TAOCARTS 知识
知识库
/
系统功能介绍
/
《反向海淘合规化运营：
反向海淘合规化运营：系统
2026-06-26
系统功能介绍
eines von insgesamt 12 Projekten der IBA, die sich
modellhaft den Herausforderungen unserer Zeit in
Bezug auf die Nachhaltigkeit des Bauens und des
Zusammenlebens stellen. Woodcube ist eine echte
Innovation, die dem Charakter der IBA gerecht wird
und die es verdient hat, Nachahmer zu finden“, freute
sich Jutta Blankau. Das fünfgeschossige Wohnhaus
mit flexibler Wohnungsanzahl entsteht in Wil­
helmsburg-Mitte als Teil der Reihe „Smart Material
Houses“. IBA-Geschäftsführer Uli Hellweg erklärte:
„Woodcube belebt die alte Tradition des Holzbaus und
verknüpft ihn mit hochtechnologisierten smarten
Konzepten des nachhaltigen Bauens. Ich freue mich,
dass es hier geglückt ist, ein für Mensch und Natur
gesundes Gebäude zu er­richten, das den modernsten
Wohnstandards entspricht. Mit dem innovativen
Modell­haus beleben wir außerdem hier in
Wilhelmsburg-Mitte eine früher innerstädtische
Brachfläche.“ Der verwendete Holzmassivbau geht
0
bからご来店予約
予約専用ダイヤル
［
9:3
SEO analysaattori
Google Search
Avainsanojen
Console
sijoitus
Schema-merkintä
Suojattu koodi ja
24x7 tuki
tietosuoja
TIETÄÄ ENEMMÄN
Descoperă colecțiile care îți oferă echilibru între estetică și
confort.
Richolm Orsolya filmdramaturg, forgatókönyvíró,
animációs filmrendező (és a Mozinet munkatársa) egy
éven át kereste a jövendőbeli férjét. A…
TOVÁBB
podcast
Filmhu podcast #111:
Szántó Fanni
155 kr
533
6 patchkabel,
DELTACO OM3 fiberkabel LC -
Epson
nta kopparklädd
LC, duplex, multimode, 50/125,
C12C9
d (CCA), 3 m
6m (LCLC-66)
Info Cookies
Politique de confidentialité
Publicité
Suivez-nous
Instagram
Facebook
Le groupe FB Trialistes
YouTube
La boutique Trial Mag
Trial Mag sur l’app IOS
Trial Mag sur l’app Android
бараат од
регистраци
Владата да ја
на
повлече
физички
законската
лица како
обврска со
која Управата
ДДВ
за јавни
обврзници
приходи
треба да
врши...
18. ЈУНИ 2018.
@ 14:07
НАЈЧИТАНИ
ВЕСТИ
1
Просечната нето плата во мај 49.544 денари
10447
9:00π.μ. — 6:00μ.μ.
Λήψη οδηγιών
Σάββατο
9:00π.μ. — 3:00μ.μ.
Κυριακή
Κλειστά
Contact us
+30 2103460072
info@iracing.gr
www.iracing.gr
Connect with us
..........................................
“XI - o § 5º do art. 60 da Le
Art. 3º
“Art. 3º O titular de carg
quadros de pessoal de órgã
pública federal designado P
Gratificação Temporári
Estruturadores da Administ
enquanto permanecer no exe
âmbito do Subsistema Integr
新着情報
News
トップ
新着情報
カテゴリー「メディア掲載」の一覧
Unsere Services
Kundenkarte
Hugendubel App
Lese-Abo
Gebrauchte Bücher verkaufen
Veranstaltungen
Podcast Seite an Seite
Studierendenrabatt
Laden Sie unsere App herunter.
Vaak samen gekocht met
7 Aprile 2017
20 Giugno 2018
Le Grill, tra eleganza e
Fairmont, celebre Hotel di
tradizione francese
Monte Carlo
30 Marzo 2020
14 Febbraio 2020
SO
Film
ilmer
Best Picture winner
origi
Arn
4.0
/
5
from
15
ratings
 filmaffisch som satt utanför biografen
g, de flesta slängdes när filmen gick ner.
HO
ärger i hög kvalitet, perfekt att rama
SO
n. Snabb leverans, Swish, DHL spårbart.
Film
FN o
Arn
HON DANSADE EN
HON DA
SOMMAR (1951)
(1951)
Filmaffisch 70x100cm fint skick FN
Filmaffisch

══════

_ABOUT THIS TASK_
Every record above needs to be repeated word for word.

_SOLUTION TO THE EXERCISE_
TAOCARTS 知识
知识库
/
系统功能介绍
/
《反向海淘合规化运营：
反向海淘合规化运营：系统
2026-06-26
系统功能介绍
eines von insgesamt 12 Projekten der IBA, die sich
modellhaft den Herausforderungen unserer Zeit in
Bezug auf die Nachhaltigkeit des Bauens und des
Zusammenlebens stellen. Woodcube ist eine echte
Innovation, die dem Charakter der IBA gerecht wird
und die es verdient hat, Nachahmer zu finden“, freute
sich Jutta Blankau. Das fünfgeschossige Wohnhaus
mit flexibler Wohnungsanzahl entsteht in Wil­
helmsburg-Mitte als Teil der Reihe „Smart Material
Houses“. IBA-Geschäftsführer Uli Hellweg erklärte:
„Woodcube belebt die alte Tradition des Holzbaus und
verknüpft ihn mit hochtechnologisierten smarten
Konzepten des nachhaltigen Bauens. Ich freue mich,
dass es hier geglückt ist, ein für Mensch und Natur
gesundes Gebäude zu er­richten, das den modernsten
Wohnstandards entspricht. Mit dem innovativen
Modell­haus beleben wir außerdem hier in
Wilhelmsburg-Mitte eine früher innerstädtische
Brachfläche.“ Der verwendete Holzmassivbau geht
0
bからご来店予約
予約専用ダイヤル
［
9:3
SEO analysaattori
Google Search
Avainsanojen
Console
sijoitus
Schema-merkintä
Suojattu koodi ja
24x7 tuki
tietosuoja
TIETÄÄ ENEMMÄN
Descoperă colecțiile care îți oferă echilibru între estetică și
confort.
Richolm Orsolya filmdramaturg, forgatókönyvíró,
animációs filmrendező (és a Mozinet munkatársa) egy
éven át kereste a jövendőbeli férjét. A…
TOVÁBB
podcast
Filmhu podcast #111:
Szántó Fanni
155 kr
533
6 patchkabel,
DELTACO OM3 fiberkabel LC -
Epson
nta kopparklädd
LC, duplex, multimode, 50/125,
C12C9
d (CCA), 3 m
6m (LCLC-66)
Info Cookies
Politique de confidentialité
Publicité
Suivez-nous
Instagram
Facebook
Le groupe FB Trialistes
YouTube
La boutique Trial Mag
Trial Mag sur l’app IOS
Trial Mag sur l’app Android
бараат од
регистраци
Владата да ја
на
повлече
физички
законската
лица како
обврска со
која Управата
ДДВ
за јавни
обврзници
приходи
треба да
врши...
18. ЈУНИ 2018.
@ 14:07
НАЈЧИТАНИ
ВЕСТИ
1
Просечната нето плата во мај 49.544 денари
10447
9:00π.μ. — 6:00μ.μ.
Λήψη οδηγιών
Σάββατο
9:00π.μ. — 3:00μ.μ.
Κυριακή
Κλειστά
Contact us
+30 2103460072
info@iracing.gr
www.iracing.gr
Connect with us
..........................................
“XI - o § 5º do art. 60 da Le
Art. 3º
“Art. 3º O titular de carg
quadros de pessoal de órgã
pública federal designado P
Gratificação Temporári
Estruturadores da Administ
enquanto permanecer no exe
âmbito do Subsistema Integr
新着情報
News
トップ
新着情報
カテゴリー「メディア掲載」の一覧
Unsere Services
Kundenkarte
Hugendubel App
Lese-Abo
Gebrauchte Bücher verkaufen
Veranstaltungen
Podcast Seite an Seite
Studierendenrabatt
Laden Sie unsere App herunter.
Vaak samen gekocht met
7 Aprile 2017
20 Giugno 2018
Le Grill, tra eleganza e
Fairmont, celebre Hotel di
tradizione francese
Monte Carlo
30 Marzo 2020
14 Febbraio 2020
SO
Film
ilmer
Best Picture winner
origi
Arn
4.0
/
5
from
15
ratings
 filmaffisch som satt utanför biografen
g, de flesta slängdes när filmen gick ner.
HO
ärger i hög kvalitet, perfekt att rama
SO
n. Snabb leverans, Swish, DHL spårbart.
Film
FN o
Arn
HON DANSADE EN
HON DA
SOMMAR (1951)
(1951)
Filmaffisch 70x100cm fint skick FN
Filmaffisch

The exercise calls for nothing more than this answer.